What uncertainties remain about board-adopted exclusive forum-selection provisions?

A number of meaningful uncertainties still exist after this case. It is unclear how courts outside of Delaware will enforce exclusive forum-selection bylaws if a suit is brought in another jurisdiction. Investors may question boards who elect to adopt these types of bylaws as a governance matter, including the possibility of submitting shareholder proposals seeking their repeal. Finally, some companies may decide that they would rather retain flexibility in terms of litigation forums.

How common is it to get a shareholder proposal to repeal the provision and what has been the advisory firms’ positions?

It has not been common to get a shareholder proposal to repeal the provision, especially since the lawsuits began. Chevron received one in 2012 that went to a vote, which garnered 22% in support of repealing the provision. However, it is likely that proponents have been waiting for this decision, and may submit more proposals for the 2014 season. Contrary to the initial expectations of a good number of commentators, there is a greater risk that the proxy advisory firms will favor these stockholder proposals than anticipated, although the decisions are subject to a case-by-case analysis. For example, ISS requires companies to disclose actual harm suffered from multi-forum litigation (to explain the basis for adopting a forum-selection bylaw). In addition, Glass Lewis has indicated in its policy that it may issue a negative vote recommendation against the chairman of the governance committee if the company adopts an exclusive forum-selection bylaw without stockholder approval.

Have companies sought shareholder approvals to include exclusive forum-selection provisions in their charters instead?

Since 2011, about 12 companies have sought shareholder approval to include the provision in their charters.
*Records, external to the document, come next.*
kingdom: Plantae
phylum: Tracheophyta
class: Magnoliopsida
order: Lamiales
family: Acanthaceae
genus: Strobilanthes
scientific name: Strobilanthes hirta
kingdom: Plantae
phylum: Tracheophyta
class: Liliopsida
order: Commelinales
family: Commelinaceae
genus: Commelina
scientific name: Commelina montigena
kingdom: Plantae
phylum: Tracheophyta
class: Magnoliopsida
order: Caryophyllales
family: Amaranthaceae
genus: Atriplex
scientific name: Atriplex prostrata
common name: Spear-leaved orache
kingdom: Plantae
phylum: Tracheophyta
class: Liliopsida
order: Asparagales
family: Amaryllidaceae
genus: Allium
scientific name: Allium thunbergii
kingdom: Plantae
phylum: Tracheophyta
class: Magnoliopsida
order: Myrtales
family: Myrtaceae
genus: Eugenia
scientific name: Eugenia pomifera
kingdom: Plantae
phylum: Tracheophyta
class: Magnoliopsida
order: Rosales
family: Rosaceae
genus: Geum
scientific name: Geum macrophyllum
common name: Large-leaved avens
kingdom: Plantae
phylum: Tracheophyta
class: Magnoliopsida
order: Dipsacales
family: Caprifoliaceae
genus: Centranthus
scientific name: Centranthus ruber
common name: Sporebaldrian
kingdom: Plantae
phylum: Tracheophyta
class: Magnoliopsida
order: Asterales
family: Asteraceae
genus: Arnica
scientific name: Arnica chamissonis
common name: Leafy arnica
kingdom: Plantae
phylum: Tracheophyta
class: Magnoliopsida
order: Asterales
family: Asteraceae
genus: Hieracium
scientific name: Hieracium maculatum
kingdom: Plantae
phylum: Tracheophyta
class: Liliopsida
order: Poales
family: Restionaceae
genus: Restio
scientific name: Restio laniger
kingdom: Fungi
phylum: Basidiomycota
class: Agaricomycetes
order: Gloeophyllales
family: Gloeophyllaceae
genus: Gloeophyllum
ISS recommended against the proposals in each instance. All but two passed and one was withdrawn. Some were fairly close votes and several of the companies where the proposal passed had fairly high insider ownership, especially in 2013. Given that a company proposal to amend the charter would probably face a negative recommendation from proxy advisory firms, current sentiment is that it would be difficult for companies without any kind of significant insider ownership to be certain the proposal would pass.

What are the pros and cons for including this provision in the charter instead of as a board-adopted bylaw?

Seeking shareholder approval should insulate the company from criticism that the board acted unilaterally. Particularly given this recent decision upholding board-adopted bylaws, a charter provision likely would be upheld by the Delaware courts. Moreover, shareholders seeking to challenge these provisions will face an uphill battle arguing they are not in the shareholders’ best interests.

However, as we noted above, in most cases, for broadly held public companies, it would likely be difficult for the proposal to win. If such a management proposal to amend the charter does not receive majority support from shareholders, it may be more difficult for the board to then adopt a bylaw in the face of votes from shareholders indicating that they disfavor the provision. Even if a charter provision is a possibility, it would also be more difficult to amend or repeal once it is in the charter instead of the bylaws.